During the reading of his fifth step, a wave of emotions came over him that was painful, sad, and happy. For every situation that bothered him and every person, place, or thing that he had resentment over, I was able to shed light on where he played a part in it. For the harmful actions he had done to others or himself, I prayed with him to have God help him find the serenity to forgive himself. He would need to have this strength within himself when it came time for his ninth step which consists of making direct amends wherever possible.
After finishing his list, which was approximately 3 hours later, I instructed him to go to a quiet place away from any distractions and pray to find it in his heart to find acceptance to forgive those that had harmed him, including himself.
During the reading of his fifth step, we discussed at length the reality that he no longer could play the victim in any situation now that he has seen his part in everything that he was holding resentment over.
This is the magic step in doing the fifth step with a sponsee. A light clicked on in his eyes and I could see something change about him, though at the time I wasn’t sure yet what it was.

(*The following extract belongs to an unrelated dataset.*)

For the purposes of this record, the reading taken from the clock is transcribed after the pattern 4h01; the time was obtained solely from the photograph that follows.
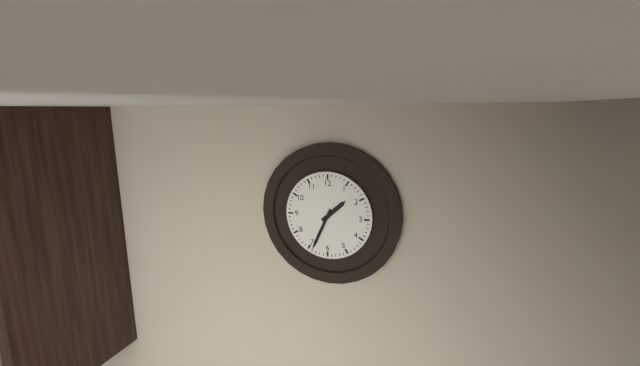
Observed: 1h34
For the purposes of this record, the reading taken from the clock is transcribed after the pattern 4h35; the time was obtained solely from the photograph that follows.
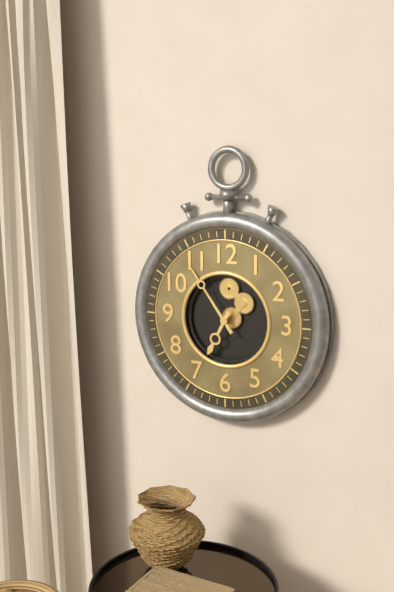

The next week in a group therapy session for the treatment center that I was volunteering at, the person I am sponsoring made a statement to the group. He explained that during all of his time at the treatment center he now realized that he had insisted on playing the “poor me” victim card in many situations. He wanted to acknowledge out loud to the group that he now sees his unskillful ways. He was nothing short of a different human being from the one that I listened to read his fifth step a week before.
This transformation of life, his maturation mentally and spiritually from childish to adultlike, from irresponsible to responsible, all manifested as a result of working the simple yet intimidating fourth and fifth step of the Alcoholics Anonymous 12-step program with me the week before.
Being able to be a part of such a monumental transformation of someone else’s life in such a powerful way helps keep me strong in recovery today and is a perfect reminder of why I believe that I am here on this planet to best be of service to others. Anything else good that happens to me is a bonus from God.